In February 2011, ACE joined other plaintiffs in an action filed in the U.S. District Court for the District of New Jersey challenging the NJ SOCA Law on the grounds that it violates the Commerce Clause and the Supremacy Clause of the U.S. Constitution. In October 2013, the Federal district court ruled that the NJ SOCA Law is preempted by the Federal Power Act (FPA) and violates the Supremacy Clause, and is therefore null and void. In October 2013, the Federal district court issued an order ruling that the SOCAs are void, invalid and unenforceable, which order was affirmed by the U.S. Court of Appeals for the Third Circuit in September 2014. In November 2014 and December 2014, respectively, one of the generation companies and the NJBPU petitioned the U.S. Supreme Court to consider hearing an appeal of the Third Circuit decision. The U.S. Supreme Court has not yet agreed to review the Third Circuit decision and the petitions for such review remain pending.

ACE terminated one of the three SOCAs effective July 1, 2013 due to the occurrence of an event of default on the part of the generation company counterparty. ACE terminated the remaining two SOCAs effective November 19, 2013, in response to the October 2013 Federal district court decision.

In response to the October 2013 Federal district court order, ACE, in the fourth quarter of 2013, derecognized both the derivative assets (liabilities) for the estimated fair value of the SOCAs and the related regulatory liabilities (assets) that it had established with respect to the SOCAs.

Merger Approval Proceedings

New Jersey

On June 18, 2014, Exelon, PHI and ACE, and certain of their respective affiliates, filed a petition with the NJBPU seeking approval of the Merger. To approve the Merger, the NJBPU must find the Merger is in the public interest, and consider the impact of the Merger on (i) competition, (ii) rates of ratepayers affected by the Merger, (iii) ACE’s employees, and (iv) the provision of safe and reliable service at just and reasonable rates. On January 14, 2015, PHI, ACE, Exelon, certain of Exelon’s affiliates, the Staff of the NJBPU, and the Independent Energy Producers of New Jersey filed a stipulation of settlement (the Stipulation) with the NJBPU in this proceeding. On February 11, 2015, the NJBPU approved the Stipulation and the Merger and on March 6, 2015, the NJBPU issued a written order approving the Stipulation.

The NJBPU order states that the Merger must be closed by November 1, 2015 unless extended by the NJBPU. On October 15, 2015, the NJBPU voted to extend the effectiveness of its Merger approval until June 30, 2016.

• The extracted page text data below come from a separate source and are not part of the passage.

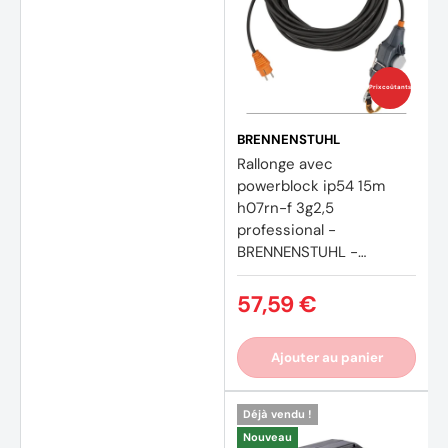
Prix coûtants
BRENNENSTUHL
Rallonge avec
powerblock ip54 15m
h07rn-f 3g2,5
professional -
BRENNENSTUHL -
9162151160
57,59 €
Ajouter au panier
Déjà vendu !
Nouveau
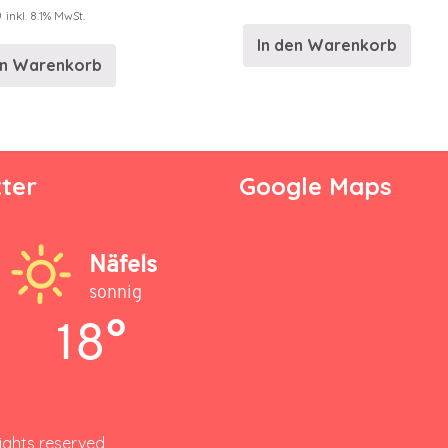
0
inkl. 8.1% MwSt.
In den Warenkorb
en Warenkorb
ter
Google Maps
Näfels
sonnig
18°
rights reserved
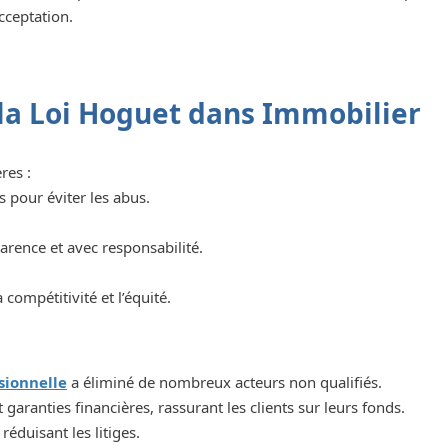
cceptation.
 la Loi Hoguet dans Immobilier
res :
s pour éviter les abus.
parence et avec responsabilité.
compétitivité et l’équité.
sionnelle
a éliminé de nombreux acteurs non qualifiés.
garanties financières, rassurant les clients sur leurs fonds.
réduisant les litiges.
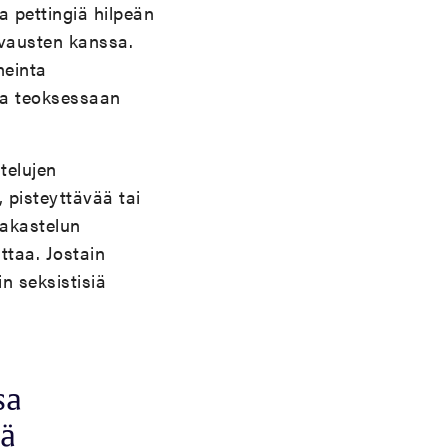
a pettingiä hilpeän
uvausten kanssa.
neinta
ssa teoksessaan
stelujen
 pisteyttävää tai
rakastelun
ttaa. Jostain
n seksistisiä
sa
ää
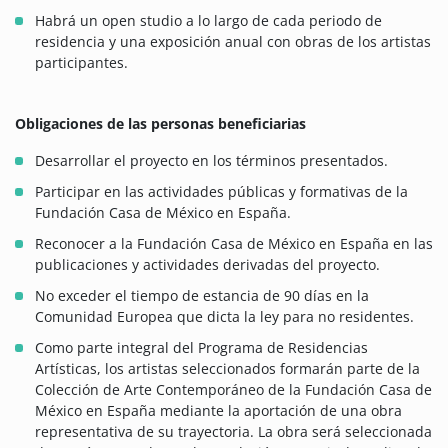
Habrá un open studio a lo largo de cada periodo de
residencia y una exposición anual con obras de los artistas
participantes.
Obligaciones de las personas beneficiarias
Desarrollar el proyecto en los términos presentados.
Participar en las actividades públicas y formativas de la
Fundación Casa de México en España.
Reconocer a la Fundación Casa de México en España en las
publicaciones y actividades derivadas del proyecto.
No exceder el tiempo de estancia de 90 días en la
Comunidad Europea que dicta la ley para no residentes.
Como parte integral del Programa de Residencias
Artísticas, los artistas seleccionados formarán parte de la
Colección de Arte Contemporáneo de la Fundación Casa de
México en España mediante la aportación de una obra
representativa de su trayectoria. La obra será seleccionada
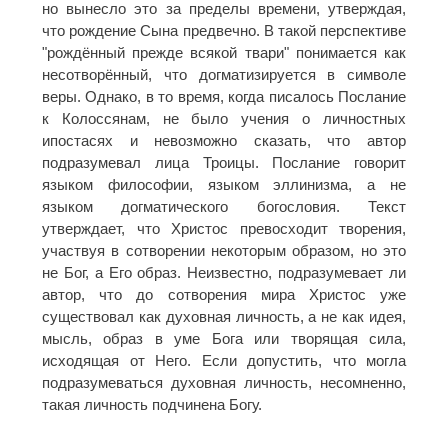
но вынесло это за пределы времени, утверждая,
что рождение Сына предвечно. В такой перспективе
"рождённый прежде всякой твари" понимается как
несотворённый, что догматизируется в символе
веры. Однако, в то время, когда писалось Послание
к Колоссянам, не было учения о личностных
ипостасях и невозможно сказать, что автор
подразумевал лица Троицы. Послание говорит
языком философии, языком эллинизма, а не
языком догматического богословия. Текст
утверждает, что Христос превосходит творения,
участвуя в сотворении некоторым образом, но это
не Бог, а Его образ. Неизвестно, подразумевает ли
автор, что до сотворения мира Христос уже
существовал как духовная личность, а не как идея,
мысль, образ в уме Бога или творящая сила,
исходящая от Него. Если допустить, что могла
подразумеваться духовная личность, несомненно,
такая личность подчинена Богу.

Federal Energy Regulatory Commission

On May 30, 2014, Exelon, PHI, Pepco, DPL and ACE, and certain of their respective affiliates, submitted to FERC a Joint Application for Authorization of Disposition of Jurisdictional Assets and Merger under Section 203 of the FPA. Under that section, FERC shall approve a merger if it finds that the proposed transaction will be consistent with the public interest. On November 20, 2014, FERC issued an order approving the Merger.